Its legacy: In 1994, Warner (then known as Time Warner) tried again with the Full Service Network, a QUBE-like interactive service which launched in Orlando and flopped more quickly than QUBE had. Around the same time, the World Wide Web exploded, bringing consumers interactivity of the sort originally envisioned by QUBE, plus a whole lot more. As of 2010, cable TV remains surprisingly non-interactive, but hints of QUBE-like functionality (such as the use of TiVo boxes to order pizza) continue to crop up.
Video sidelights: A former QUBE producer has uploaded a bunch of fascinating video clips from QUBE’s launch day to YouTube, including a bit with the Krusty-like Flippo the clown discussing the QUBE remote with some kids and the wonderfully-named Columbus Goes Bananaz, a music show that hosted Wolfman Jack.
What it was: RCA’s analog home movie system, which used a phonograph-like player with a needle to play back video from 12-inch vinyl discs stored in caddies.

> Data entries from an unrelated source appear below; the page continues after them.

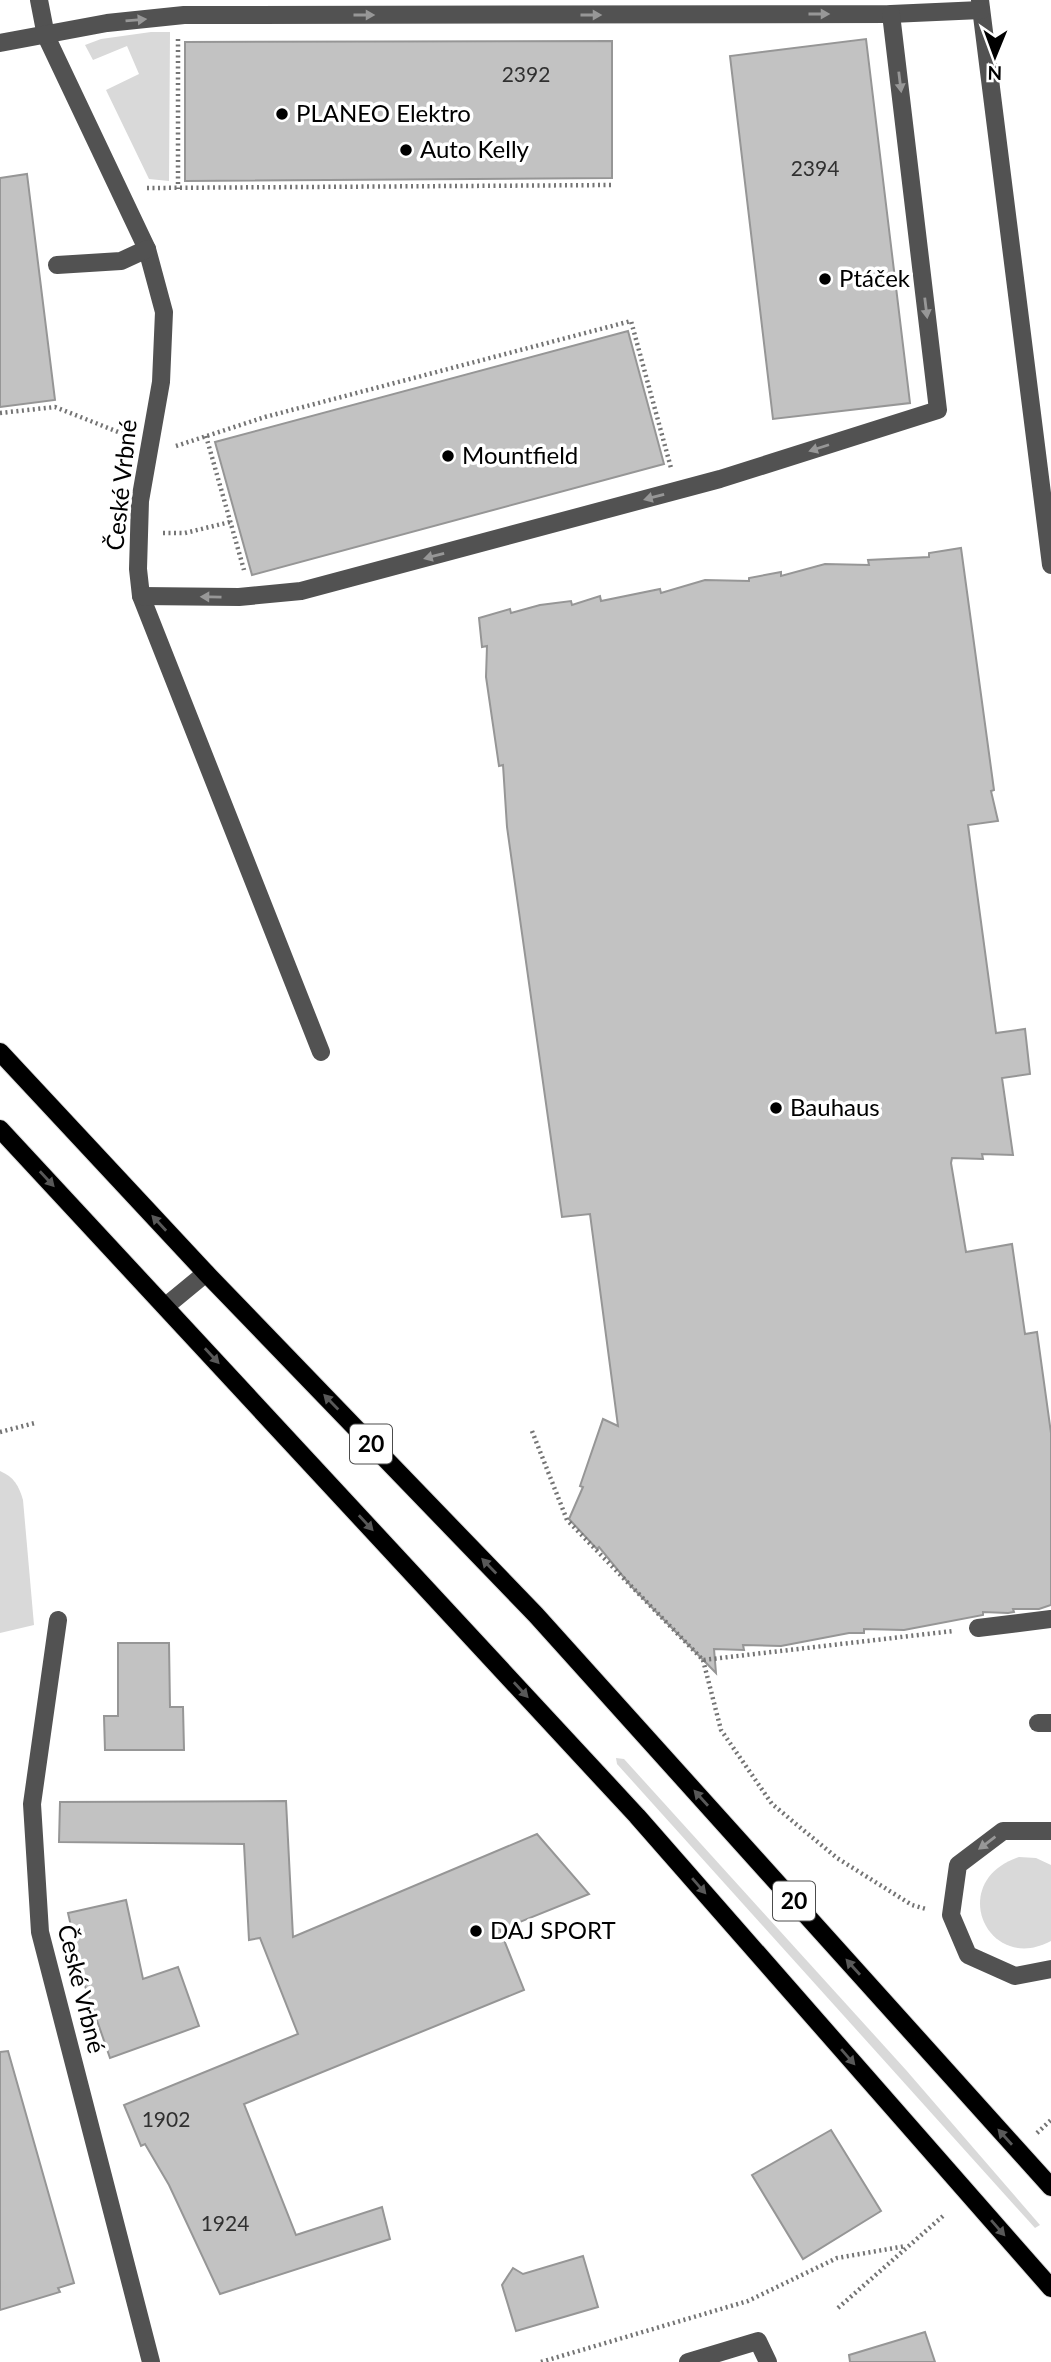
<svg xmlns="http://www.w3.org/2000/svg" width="1051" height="2362" font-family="Lato,sans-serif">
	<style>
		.green { fill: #d9d9d9 }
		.building { fill: #c2c2c2; stroke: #969696; stroke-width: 2 }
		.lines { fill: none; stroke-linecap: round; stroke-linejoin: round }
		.major-casing { stroke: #dbdbdb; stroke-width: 20 }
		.path { stroke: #747474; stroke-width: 4.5; stroke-dasharray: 2 3.5; stroke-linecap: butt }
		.minor { stroke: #525252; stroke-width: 18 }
		.major { stroke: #000; stroke-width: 18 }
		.oneway { fill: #979797 }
		.oneway2 { fill: #595959 }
		.poi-dot { fill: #000; stroke: #fff; stroke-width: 2.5 }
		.labels { text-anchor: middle; stroke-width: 7; stroke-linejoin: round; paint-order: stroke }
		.number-label { font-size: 21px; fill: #303030 }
		.shield { fill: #fff; stroke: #4c4c4c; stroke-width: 2 }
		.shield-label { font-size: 23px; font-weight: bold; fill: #000 }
		.poi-label { font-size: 24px; fill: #000; stroke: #fff; text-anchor: start }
		.street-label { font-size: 24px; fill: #000; stroke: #fff }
	</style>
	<rect width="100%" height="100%" fill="#fff"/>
	<g class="green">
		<polygon points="151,32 170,32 169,181 149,179 106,90 139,74 127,46 93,60 85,45 101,39"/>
		<path d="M0,1471C14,1477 19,1486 23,1500L34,1625L0,1633Z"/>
		<polygon points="616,1758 624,1759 906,2070 1040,2225 1035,2228 617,1764"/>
		<path d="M1019,1857L1036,1858L1051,1865V1941C988,1975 945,1882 1019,1857Z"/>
	</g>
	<g class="building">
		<polygon points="866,39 910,403 773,419 730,56"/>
		<polygon points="612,41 612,178 185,181 185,42"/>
		<polygon points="27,174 55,400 0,407 0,178"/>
		<polygon points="628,331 664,464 252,575 215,442"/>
		<polygon points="961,548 994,790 991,791 998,821 968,825 976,885 996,1033 1025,1029 1030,1074 1002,1078 1013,1155 982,1154 983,1159 952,1158 951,1163 966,1252 1012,1244 1025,1334 1037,1332 1051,1433 1051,1605 1039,1609 1013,1609 1014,1612 1008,1613 983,1612 983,1615 904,1630 864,1629 864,1633 849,1633 781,1646 743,1645 744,1650 714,1649 716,1673 631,1586 599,1547 597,1549 569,1519 583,1487 580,1486 603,1419 618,1426 590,1214 562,1217 507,827 503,765 499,766 486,677 487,646 482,647 479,618 510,609 511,613 540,605 571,601 572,605 600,596 601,601 660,589 661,593 705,580 749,581 749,578 781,572 781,576 825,564 869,565 868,560 929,557 929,553"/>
		<polygon points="118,1643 169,1643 170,1707 183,1707 184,1750 105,1750 104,1716 118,1716"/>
		<polygon points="286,1801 293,1937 537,1834 589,1894 500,1930 524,1990 244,2104 296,2235 382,2207 390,2239 220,2294 169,2185 145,2144 141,2146 124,2105 298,2034 260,1938 249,1940 244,1844 59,1842 60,1802"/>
		<polygon points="126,1900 143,1979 178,1967 199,2026 110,2058 84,1983 68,1913"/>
		<polygon points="8,2051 74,2283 58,2288 60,2292 0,2310 0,2052"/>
		<polygon points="831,2130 881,2211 803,2259 752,2175"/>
		<polygon points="583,2256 598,2307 516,2331 502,2285 513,2268 523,2274"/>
		<polygon points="925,2332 935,2362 850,2362 849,2355"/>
	</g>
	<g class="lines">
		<defs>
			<g id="major">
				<polyline points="0,1052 206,1273 536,1615 1051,2187"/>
				<polyline points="0,1129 637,1816 1051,2288"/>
			</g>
		</defs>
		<use href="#major" class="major-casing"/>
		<g class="path">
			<polyline points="178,39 178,189"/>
			<polyline points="147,188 613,185"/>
			<polyline points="0,413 55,407 126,435"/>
			<polyline points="206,436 244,570"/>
			<polyline points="176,446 265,417 631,321 671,468"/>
			<polyline points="163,533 185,533 230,522"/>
			<polyline points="532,1431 567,1520 703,1660 953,1631"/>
			<polyline points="0,1432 35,1423"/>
			<polyline points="703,1660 721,1730 772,1804 837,1858 912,1905 926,1909"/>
			<polyline points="1037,2133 1051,2120"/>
			<polyline points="838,2308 943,2216"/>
			<polyline points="541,2362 748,2301 837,2258 906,2246"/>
		</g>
		<g class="minor">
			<polyline points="39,0 46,36 147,249 164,312 161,382 140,501 138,569 141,596 321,1052"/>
			<polyline points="980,0 1051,565"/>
			<polyline points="0,43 107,23 184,15 891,14 981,10"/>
			<polyline points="57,265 121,261 147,249"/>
			<polyline points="141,596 239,597 301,591 720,479 938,410 891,14"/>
			<polyline points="166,1306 206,1273"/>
			<polyline points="58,1620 32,1804 40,1932 151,2362"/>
			<polyline points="978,1628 1051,1619"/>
			<polyline points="1038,1723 1051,1723"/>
			<polyline points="1051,1831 1003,1831 958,1865 951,1915 968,1955 1015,1976 1051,1969"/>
			<polyline points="688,2362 758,2341 768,2362"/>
		</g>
		<use href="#major" class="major"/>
	</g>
	<defs><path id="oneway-solid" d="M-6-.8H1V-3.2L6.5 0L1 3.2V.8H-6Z" transform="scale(1.75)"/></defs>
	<g class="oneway">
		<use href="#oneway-solid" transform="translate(819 14)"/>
		<use href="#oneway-solid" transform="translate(364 15)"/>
		<use href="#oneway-solid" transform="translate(591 15)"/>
		<use href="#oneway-solid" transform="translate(136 20) rotate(-5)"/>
		<use href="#oneway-solid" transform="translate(900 82) rotate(83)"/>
		<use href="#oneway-solid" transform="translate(926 308) rotate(83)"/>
		<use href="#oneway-solid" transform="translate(819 448) rotate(162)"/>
		<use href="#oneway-solid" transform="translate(654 497) rotate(165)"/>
		<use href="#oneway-solid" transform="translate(434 556) rotate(165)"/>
		<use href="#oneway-solid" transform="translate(211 597) rotate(-179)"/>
		<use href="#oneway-solid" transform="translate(987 1843) rotate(143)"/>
	</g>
	<g class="oneway2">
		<use href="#oneway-solid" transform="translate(47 1179) rotate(47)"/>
		<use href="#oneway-solid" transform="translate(159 1223) rotate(-133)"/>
		<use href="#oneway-solid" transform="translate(212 1356) rotate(47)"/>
		<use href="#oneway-solid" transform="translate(331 1402) rotate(-134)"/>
		<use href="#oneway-solid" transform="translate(366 1523) rotate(47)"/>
		<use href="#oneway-solid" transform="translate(489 1566) rotate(-134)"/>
		<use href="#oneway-solid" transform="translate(521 1690) rotate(47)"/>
		<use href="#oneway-solid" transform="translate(701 1798) rotate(-132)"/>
		<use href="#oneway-solid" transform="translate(699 1886) rotate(49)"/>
		<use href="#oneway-solid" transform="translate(853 1967) rotate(-132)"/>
		<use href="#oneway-solid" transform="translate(848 2057) rotate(49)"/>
		<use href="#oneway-solid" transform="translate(1005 2137) rotate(-132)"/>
		<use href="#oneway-solid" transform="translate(998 2228) rotate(49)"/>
	</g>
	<g class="poi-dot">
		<circle cx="282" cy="114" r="7"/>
		<circle cx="406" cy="150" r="7"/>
		<circle cx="825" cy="279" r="7"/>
		<circle cx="448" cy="456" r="7"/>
		<circle cx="776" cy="1108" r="7"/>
		<circle cx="476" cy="1931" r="7"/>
	</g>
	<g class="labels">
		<g class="number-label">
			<text x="526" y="82">2392</text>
			<text x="815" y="176">2394</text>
			<text x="166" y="2127">1902</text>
			<text x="225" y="2231">1924</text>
		</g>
		<g class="shield">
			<rect x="350" y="1424.5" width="42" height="39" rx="5"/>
			<rect x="773" y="1881.5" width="42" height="39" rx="5"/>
		</g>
		<g class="shield-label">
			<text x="371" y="1452">20</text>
			<text x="794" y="1909">20</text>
		</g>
		<g class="poi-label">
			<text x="296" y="122">PLANEO Elektro</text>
			<text x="420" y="158">Auto Kelly</text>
			<text x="839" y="287">Ptáček</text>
			<text x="462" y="464">Mountfield</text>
			<text x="790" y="1116">Bauhaus</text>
			<text x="490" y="1939">DAJ SPORT</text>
		</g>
		<g class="street-label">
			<text transform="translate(122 485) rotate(-84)" y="8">České Vrbné</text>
			<text transform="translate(81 1989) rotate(76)" y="8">České Vrbné</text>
		</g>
	</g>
	<g transform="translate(995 56) rotate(181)" stroke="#ffffff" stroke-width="5" paint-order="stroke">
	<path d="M0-5L12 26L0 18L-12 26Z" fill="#000000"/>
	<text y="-10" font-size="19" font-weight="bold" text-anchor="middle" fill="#000000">N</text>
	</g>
</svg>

Why it was brilliant: SelectaVision discs were essentially LPs you could see as well as hear–which in 1981 was still a cool idea and an impressive technical feat. And in the early 1980s, the home-video market hadn’t yet taken off, so the notion of being able to own a copy of a movie and watch it at a time of your choosing still felt luxurious and futuristic.
Why it was doomed: Like Polavision, Selectavision might have been a hit if it had shipped way earlier (RCA began research in 1964). By the time it finally showed up in 1981, however, it competed not only with Beta and VHS (which were recordable) but with laserdiscs (a technically superior form of moviedisc which had actually beaten SelectaVision to market in the form of the Nimoy-endorsed Magnavision in 1978). SelectaVision discs held only an hour per side and so had to be flipped over to watch a whole movie (and supplemented with additional discs for longer films). And like phonograph albums they were fragile, promising a life of only 500 playbacks. RCA gave up on the players in 1984 and stopped selling videodiscs in 1986.
Its legacy: Laserdiscs were beloved by hardcore movie buffs and technonerds for years, but also failed to find their way into many living rooms. It wasn’t until the smaller, higher-capacity DVDs appeared in 1997 that vast numbers of Americans began to buy their movies in disc form.
Video sidelight: Movies on Selectavision discs opened with a triumphant fanfare that probably felt pretty high-tech at the time.